Atlas is the only semantic intelligence layer; it resolves entities, mediates ontologies, and expands graphs strictly through expand(entity, constraints, depth) workflows.
Atlas consumes input from domain-specific MCPs (news-mcp in the current ticket), resolves entities, and computes enrichment datasets. Resolution comes first; enrichment is secondary and may vary over time.
Ontologies remain data; Atlas maps between external sources, the canonical layer, and the domain ontologies without embedding domain-specific logic.
We should be ontology-first: model the representations before chasing enrichment details.
The derived layer is the domain-specific representation used by facts-mcp, news-mcp, and similar applications; enrichment is the dataset that feeds it.
Facts-mcp is a useful cautionary reference: the authoritative truth layer should stay small and explicit, while Atlas remains the semantic interpreter and never turns into a general fact store.
Today’s mission
Baseline service
Stand up a FastAPI/Uvicorn app in app/main.py with the /health route that reports status, uptime, and FastMCP registration placeholders on port 8550.
Keep the web layer minimal so future MCPs call Atlas as the sole semantic brain, consistent with the manifest’s separation rule.
Operational scripts
scripts/run.sh: launch uvicorn (and FastMCP registration) with sensible logging on port 8550.
scripts/killserver.sh: stop lingering uvicorn processes, report if stale instances were found, and exit cleanly.
scripts/restart.sh: call killserver.sh then run.sh so restarts stay sequential.
scripts/tests.sh: probe /health and verify the expected contract before moving on to richer tests.
Documentation lineage
README.md (human-facing) summarizes the architecture, today’s goals, folder layout, and the news/virtuoso collaboration strategy.
PROJECT.md (this file) tracks agent priorities and reminders about the manifest’s hard rules.
Provenance & model configuration: any LLM used for classification must be configurable via .env, and provenance emitted by Atlas must explicitly identify both the model and the provider (e.g., provider=openai, model=gpt-5.4-nano) so downstream consumers can audit reproducibility.
Dependencies & housekeeping
requirements.txt lists FastAPI, uvicorn, fastmcp, rdflib, httpx, and any enrichment helpers we’ll need in the canonical layer.
gitignore covers Python artifacts, FastAPI logs, and typical OS noise.
Immediate placeholders
The /health route should respond with {"status": "ok"}, uptime_seconds, and fastmcp_registered fields, with TODOs for wiring real service discovery.
Keep TODO comments in the code pointing to entity resolution, ontology mapping, and enrichment so the manifest’s strict responsibilities stay visible.
Follow-on goals
Build modules for news-mcp bindings that leave Atlas as the interpreter, with news-mcp defining relevance/constraints while Atlas owns canonicalization and enrichment.
Consider a Virtuoso-backed cache/knowledge-graph layer for resolved entities that carry MID, Wikidata ID, and source provenance.
Atlas should not need a second database yet; only virtuoso-mcp talks to the underlying Virtuoso instance. Atlas must read/write triples exclusively through virtuoso-mcp, never directly.
Add tests simulating news-mcp entity requests to assert Atlas returns canonical IDs plus a derived subgraph that flows into Virtuoso.
Even stubs should be tested; the shape of the contract matters before the implementation details are complete.
If a known alias is resolved a hundred times, Atlas should reuse the stored mapping instead of asking upstream services again.
Add a dedicated integration test layer for resolution and enrichment once the graph clients exist.
If we port resolution in-house later, keep the external resolver behind a thin adapter so the internal contract does not change.
Document expand(entity, constraints, depth) expectations, starting with rdflib-based stubs and SPARQL placeholders for future enrichment work.
Keep the implementation precise: no enrichment in news-mcp, no graph execution in Atlas, and no semantic interpretation in Virtuoso.
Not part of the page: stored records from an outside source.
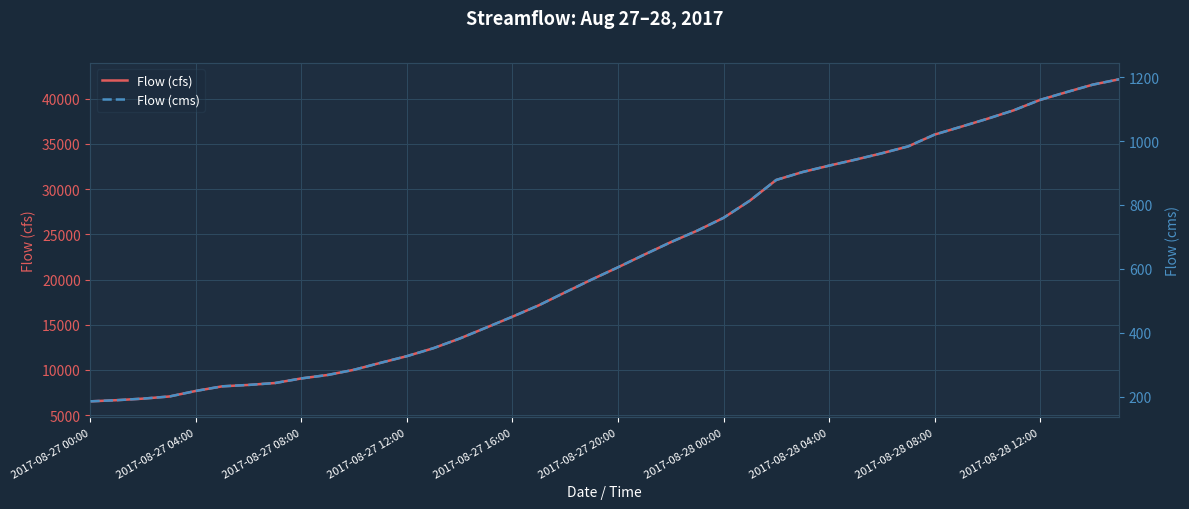

What is the minimum value for Flow (cfs)?

6535.0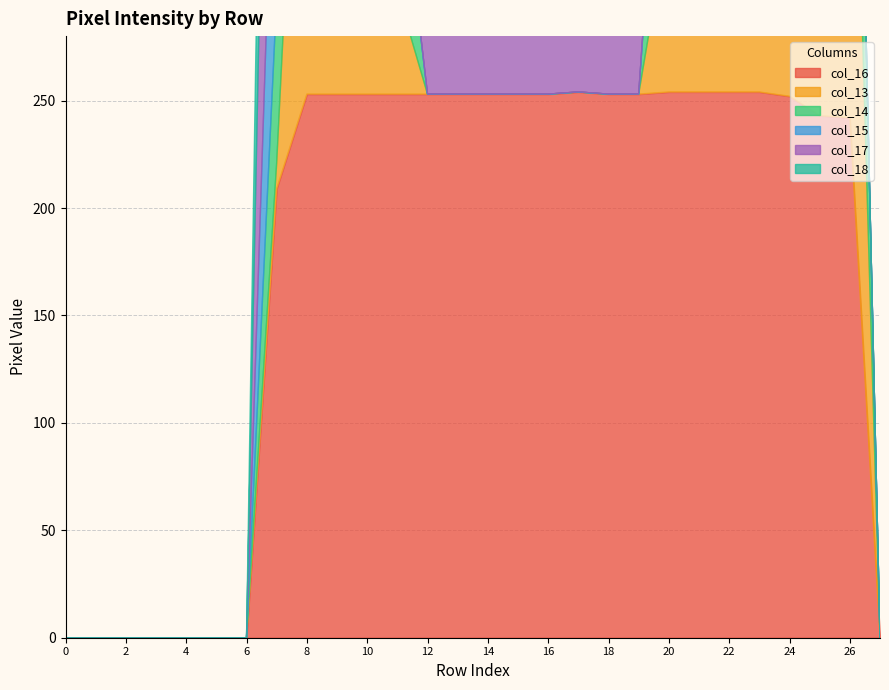

At which category is the sum across all series the highest?

8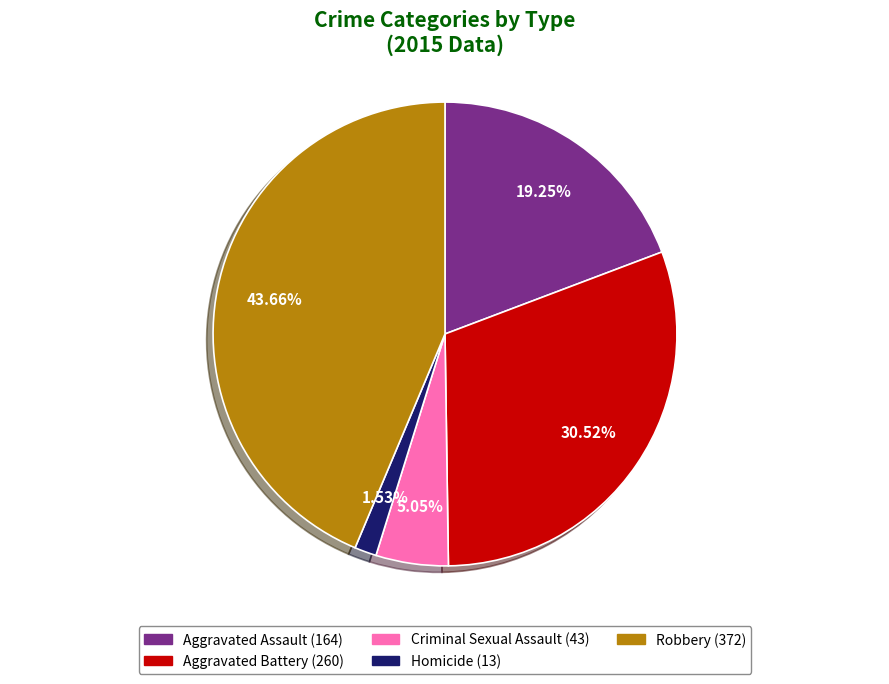

What is the ratio of the value at Aggravated Battery to the value at Aggravated Assault?

1.6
Add maintenance routines (script/cron) to re-check entities with missing source data (especially missing Wikidata), and to supersede stale claims without bloating the schema.
Next major Atlas refinement: transition atlas_id itself to a uniform opaque identifier format, and switch RDF node IRIs to opaque, collision-safe hash IRIs (Entity, Claim, Identifier_, etc.), keeping semantics exclusively in triples and not encoded in identifier strings.